When I first started writing personal essays and memoir, I never thought I’d spend so much time writing about race or, more specifically, that I’d be forced to deal with the constant, low hum of of racism and racial commentary that runs through the stories of my family.
I wasn’t naive. I certainly expected to deal with my family’s issues with race in the historical chapters — scenes that marked my mother’s and her siblings’ coming of age in the 50’s and 60’s and of my growing up in the early 70’s — in a part of the country that looks to be central on the U.S. map but considers itself just as much a part of the south as Alabama or Mississippi, at least from my family’s vantage point. What I did not anticipate was how this hateful and shameful thread of our story would not die with generations past.
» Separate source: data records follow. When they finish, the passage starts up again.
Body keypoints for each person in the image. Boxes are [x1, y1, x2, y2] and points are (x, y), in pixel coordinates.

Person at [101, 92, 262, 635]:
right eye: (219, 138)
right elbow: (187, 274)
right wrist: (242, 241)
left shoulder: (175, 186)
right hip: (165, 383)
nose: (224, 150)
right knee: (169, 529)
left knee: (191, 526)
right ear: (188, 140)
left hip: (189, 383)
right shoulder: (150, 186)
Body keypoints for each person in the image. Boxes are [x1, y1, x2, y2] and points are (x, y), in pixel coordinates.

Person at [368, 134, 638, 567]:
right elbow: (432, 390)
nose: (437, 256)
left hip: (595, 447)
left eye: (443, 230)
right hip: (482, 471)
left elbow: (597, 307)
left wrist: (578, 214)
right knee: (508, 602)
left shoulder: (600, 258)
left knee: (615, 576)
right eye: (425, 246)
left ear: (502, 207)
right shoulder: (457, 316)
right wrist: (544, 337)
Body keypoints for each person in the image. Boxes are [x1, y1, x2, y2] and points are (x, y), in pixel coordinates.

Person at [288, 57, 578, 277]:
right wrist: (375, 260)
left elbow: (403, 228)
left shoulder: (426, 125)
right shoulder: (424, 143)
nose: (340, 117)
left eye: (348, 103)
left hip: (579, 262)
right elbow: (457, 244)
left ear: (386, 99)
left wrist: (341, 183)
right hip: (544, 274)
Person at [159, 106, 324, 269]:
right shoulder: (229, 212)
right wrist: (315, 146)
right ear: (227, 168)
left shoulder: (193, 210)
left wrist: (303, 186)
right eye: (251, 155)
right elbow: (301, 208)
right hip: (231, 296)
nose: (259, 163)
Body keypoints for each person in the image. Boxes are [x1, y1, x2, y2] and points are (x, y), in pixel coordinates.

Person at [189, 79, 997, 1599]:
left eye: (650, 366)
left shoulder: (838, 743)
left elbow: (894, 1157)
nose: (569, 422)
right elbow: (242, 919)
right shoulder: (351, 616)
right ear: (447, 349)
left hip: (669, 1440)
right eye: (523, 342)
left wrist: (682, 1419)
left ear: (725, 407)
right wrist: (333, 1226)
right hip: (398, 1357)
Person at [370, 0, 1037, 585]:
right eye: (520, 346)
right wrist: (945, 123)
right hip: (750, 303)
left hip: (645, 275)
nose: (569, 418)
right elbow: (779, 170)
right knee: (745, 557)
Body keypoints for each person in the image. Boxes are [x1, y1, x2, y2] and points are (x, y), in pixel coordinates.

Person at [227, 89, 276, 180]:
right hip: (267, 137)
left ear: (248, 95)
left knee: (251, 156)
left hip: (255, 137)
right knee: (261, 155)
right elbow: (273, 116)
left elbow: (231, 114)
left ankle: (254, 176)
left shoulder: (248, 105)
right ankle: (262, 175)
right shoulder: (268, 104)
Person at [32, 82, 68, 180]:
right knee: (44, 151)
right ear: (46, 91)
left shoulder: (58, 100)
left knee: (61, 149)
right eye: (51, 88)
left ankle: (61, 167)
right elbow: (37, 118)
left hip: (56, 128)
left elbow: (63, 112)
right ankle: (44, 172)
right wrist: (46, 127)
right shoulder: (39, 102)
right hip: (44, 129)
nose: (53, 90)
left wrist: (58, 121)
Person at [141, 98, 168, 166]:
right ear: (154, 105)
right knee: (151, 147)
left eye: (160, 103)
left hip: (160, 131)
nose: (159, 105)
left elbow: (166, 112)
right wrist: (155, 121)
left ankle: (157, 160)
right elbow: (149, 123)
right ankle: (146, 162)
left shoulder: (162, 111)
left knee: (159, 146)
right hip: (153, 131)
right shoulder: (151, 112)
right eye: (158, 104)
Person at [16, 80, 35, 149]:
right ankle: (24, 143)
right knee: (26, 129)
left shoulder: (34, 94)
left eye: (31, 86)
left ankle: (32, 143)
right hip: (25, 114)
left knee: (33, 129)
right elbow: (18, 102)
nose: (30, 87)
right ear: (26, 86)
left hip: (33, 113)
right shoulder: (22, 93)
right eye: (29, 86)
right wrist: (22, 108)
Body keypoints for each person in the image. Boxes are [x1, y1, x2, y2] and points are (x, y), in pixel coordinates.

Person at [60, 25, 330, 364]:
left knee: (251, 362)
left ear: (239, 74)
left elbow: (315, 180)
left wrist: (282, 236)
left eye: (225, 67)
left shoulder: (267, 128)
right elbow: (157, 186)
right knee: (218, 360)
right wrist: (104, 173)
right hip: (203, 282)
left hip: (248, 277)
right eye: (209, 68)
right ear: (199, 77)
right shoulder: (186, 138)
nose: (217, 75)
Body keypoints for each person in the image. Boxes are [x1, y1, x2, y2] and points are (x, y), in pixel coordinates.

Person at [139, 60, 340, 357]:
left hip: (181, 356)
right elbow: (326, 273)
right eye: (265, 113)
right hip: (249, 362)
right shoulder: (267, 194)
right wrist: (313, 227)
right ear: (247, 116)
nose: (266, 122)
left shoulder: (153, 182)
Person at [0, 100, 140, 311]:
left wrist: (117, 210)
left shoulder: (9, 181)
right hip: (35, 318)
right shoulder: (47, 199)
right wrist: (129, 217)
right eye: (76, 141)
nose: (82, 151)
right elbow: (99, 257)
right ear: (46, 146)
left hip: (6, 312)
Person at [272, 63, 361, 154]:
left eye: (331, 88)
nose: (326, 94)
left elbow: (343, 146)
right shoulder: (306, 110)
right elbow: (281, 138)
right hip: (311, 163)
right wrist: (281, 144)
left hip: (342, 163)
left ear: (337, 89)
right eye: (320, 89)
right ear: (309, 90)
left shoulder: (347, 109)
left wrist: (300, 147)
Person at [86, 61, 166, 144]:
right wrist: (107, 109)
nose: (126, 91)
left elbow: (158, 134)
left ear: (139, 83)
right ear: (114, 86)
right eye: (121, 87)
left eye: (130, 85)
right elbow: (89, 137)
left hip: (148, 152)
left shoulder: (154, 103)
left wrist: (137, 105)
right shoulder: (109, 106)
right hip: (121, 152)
I woke up this morning, this Martin Luther King, Jr. Day, to see that one of the young boys in my family has gotten himself a new tattoo, a confederate flag with the words ‘Southern Justice’ prominently displayed on his shoulder.
** The photo will not be posted here. **
I would like to say I was surprised, but it’s not the first flag I’ve seen in recent photographs of our next generation. I looked up the meaning of this particular design and read this: Common patterns which are used with the flag tattoo design include skull and crossbones over the top of the flag. The other variation is the use of word ‘rebel’ near the flag. A rather patriotic iconography has a bald eagle flying across the flag or over the top of the flag. Racist tattoos sporting this flag are those which use the words ‘Southern Justice’ on them with or without a noose.
Only after reading this did I look back at the darkened photo and notice the noose strung along the bottom. I am more naive than I thought. Back to work.